▸ **SUMBER**:
%%

Kamis, 28 Juli 2011

- KUDA LUMPING

“… Dalam lingkaran berputar – putar
menari – nari tak sadarkan diri
mata terpejam mengunyah beling
mempertahankan hidup yang sulit …”

Itulah sebait syair lagu dari kelompok Swami yang dimotori oleh Kang Iwan Fals dan Mas Sawung Jabo serta alm. WS. Rendra tentang sebuah kesenian tradisional Jawa yang menampilkan sekelompok penari yang menari dengan menggunakan replika kuda yang terbuat dari anyaman atau kepangan bambu yang biasanya dengan cat dan kain yang beraneka warna namun ada juga yang hanya dihias dengan cat berwarna hitam dan putih. Anyaman/kepangan kuda bambu tersebut dikenal dengan “Kuda Lumping” atau “Kuda Kepang”. Sayangnya, tidak satupun catatan sejarah mampu menjelaskan asal mula kesenian tari Kuda Lumping yang sangat terkenal di Pulau Jawa ini, hanya riwayat verbal yang diturunkan dari satu generasi ke generasi berikutnya. Salah satunya di daerah Temanggung, Jawa Tengah, yang mengatakan bahwa konon di daerah tersebut berdirilah Kerajaan Bantarangin yagn diperintah oleh Prabu Kelana Sewandana yang tertarik dan ingin mempersunting Sekar Kedaton (kembang kerajaan) dari Kerajaan Kediri, Putri Diah Ayu Songgolangit. Untuk itu diperintahkanlah Patih Bujang Ganong untuk berangkat ke Kerajaan Kediri dan melamarkannya Putri Diah Ayu Songgolangit.

%%

▸ **DATA TUGAS**:

%%

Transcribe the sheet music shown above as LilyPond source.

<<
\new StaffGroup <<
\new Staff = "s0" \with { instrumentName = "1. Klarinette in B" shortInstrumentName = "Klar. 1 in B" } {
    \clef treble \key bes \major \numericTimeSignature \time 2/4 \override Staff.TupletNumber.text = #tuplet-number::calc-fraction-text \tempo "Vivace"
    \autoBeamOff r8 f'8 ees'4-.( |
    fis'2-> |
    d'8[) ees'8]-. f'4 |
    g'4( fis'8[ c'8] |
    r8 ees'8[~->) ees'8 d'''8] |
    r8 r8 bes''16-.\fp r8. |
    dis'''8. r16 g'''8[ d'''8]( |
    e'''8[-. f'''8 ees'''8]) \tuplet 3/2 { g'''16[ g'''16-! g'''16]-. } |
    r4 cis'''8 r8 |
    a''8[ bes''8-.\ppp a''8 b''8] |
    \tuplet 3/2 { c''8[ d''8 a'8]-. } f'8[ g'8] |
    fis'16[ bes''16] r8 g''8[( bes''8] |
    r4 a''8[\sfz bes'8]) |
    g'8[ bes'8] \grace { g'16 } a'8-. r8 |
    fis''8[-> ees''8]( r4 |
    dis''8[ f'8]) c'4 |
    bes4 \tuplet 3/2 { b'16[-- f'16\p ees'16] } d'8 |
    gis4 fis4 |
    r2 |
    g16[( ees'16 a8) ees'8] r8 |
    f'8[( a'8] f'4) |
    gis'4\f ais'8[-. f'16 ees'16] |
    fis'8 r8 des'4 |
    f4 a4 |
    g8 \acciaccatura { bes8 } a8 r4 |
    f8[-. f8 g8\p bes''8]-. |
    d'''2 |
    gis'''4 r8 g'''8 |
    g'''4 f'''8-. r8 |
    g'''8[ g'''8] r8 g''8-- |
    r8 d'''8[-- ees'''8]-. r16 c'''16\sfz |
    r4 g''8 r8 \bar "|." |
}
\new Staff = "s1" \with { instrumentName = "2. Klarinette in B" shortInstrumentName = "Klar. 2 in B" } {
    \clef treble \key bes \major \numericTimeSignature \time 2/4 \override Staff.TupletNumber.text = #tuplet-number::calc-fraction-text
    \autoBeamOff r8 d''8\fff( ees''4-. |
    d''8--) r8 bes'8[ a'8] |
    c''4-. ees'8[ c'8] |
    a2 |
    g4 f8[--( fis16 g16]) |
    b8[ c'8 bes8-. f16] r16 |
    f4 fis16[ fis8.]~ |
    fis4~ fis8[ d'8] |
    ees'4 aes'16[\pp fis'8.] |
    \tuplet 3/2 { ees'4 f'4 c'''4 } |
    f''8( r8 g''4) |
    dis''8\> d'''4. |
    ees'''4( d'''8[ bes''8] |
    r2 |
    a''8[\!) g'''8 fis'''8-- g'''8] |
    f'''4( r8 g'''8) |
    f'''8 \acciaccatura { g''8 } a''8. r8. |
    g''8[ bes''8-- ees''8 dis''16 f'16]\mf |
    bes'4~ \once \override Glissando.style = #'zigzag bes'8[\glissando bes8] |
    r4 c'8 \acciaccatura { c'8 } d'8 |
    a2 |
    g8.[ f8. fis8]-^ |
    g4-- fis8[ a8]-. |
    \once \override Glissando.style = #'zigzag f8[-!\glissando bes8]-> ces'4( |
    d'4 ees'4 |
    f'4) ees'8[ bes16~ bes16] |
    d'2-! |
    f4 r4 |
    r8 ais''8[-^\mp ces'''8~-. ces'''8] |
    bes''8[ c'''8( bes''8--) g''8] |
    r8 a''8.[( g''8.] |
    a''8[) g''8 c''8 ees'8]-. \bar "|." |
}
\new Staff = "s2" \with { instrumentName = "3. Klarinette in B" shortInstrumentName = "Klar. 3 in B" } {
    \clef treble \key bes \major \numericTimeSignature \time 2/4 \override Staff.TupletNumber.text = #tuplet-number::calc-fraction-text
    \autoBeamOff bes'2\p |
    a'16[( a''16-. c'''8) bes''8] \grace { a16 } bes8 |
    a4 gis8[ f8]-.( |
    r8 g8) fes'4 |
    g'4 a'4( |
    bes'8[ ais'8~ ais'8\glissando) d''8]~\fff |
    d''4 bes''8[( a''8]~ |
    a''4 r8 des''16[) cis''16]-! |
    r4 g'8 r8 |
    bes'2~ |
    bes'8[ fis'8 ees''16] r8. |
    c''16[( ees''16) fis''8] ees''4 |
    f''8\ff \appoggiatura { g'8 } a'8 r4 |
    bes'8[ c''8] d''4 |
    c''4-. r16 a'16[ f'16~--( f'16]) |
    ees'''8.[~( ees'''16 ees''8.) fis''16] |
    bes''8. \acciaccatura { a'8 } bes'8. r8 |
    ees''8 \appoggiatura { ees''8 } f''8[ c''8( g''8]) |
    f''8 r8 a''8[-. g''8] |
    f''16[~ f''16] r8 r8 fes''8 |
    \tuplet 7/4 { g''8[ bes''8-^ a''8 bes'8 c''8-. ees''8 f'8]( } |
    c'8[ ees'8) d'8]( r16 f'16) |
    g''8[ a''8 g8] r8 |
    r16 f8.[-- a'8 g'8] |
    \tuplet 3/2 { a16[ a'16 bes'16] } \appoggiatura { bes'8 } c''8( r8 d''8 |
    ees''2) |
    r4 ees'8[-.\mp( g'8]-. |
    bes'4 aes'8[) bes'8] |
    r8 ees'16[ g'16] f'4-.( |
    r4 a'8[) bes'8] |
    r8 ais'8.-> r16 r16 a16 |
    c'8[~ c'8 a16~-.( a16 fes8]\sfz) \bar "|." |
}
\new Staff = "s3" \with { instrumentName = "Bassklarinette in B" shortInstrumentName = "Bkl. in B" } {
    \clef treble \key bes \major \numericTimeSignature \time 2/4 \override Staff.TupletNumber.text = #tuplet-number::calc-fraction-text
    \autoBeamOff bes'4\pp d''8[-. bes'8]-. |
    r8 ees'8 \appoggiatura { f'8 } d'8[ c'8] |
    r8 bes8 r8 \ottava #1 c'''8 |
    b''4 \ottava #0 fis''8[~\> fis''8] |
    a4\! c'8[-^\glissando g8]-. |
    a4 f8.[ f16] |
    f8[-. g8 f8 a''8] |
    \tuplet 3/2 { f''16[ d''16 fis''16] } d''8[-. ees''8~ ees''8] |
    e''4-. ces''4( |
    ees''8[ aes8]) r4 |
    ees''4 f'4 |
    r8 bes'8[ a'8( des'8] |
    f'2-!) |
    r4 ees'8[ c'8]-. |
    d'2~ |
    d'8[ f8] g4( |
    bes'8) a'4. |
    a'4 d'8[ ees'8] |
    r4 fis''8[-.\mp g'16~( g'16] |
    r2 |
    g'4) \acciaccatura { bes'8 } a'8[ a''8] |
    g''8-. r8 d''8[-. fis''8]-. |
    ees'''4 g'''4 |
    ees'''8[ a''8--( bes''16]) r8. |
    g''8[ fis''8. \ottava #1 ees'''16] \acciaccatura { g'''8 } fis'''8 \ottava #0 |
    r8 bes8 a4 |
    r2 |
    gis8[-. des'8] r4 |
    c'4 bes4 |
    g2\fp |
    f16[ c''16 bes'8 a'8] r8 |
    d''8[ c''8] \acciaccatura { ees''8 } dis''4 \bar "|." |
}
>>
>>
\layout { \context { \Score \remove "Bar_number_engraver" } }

%%

▸ **TUGAS**:
(1) Menurut teks sumber, siapa yang diperintahkan berangkat ke Kerajaan Kediri untuk melamar Putri Diah Ayu Songgolangit?
(2) Daftarkan semua baris dalam catatan yang memuat string "instrumentName".
Teks sumber dan catatan tersebut tidak saling berkaitan.

▸ **JAWABAN**:
(1) Patih Bujang Ganong.

(2)
\new Staff = "s0" \with { instrumentName = "1. Klarinette in B" shortInstrumentName = "Klar. 1 in B" } {
\new Staff = "s1" \with { instrumentName = "2. Klarinette in B" shortInstrumentName = "Klar. 2 in B" } {
\new Staff = "s2" \with { instrumentName = "3. Klarinette in B" shortInstrumentName = "Klar. 3 in B" } {
\new Staff = "s3" \with { instrumentName = "Bassklarinette in B" shortInstrumentName = "Bkl. in B" } {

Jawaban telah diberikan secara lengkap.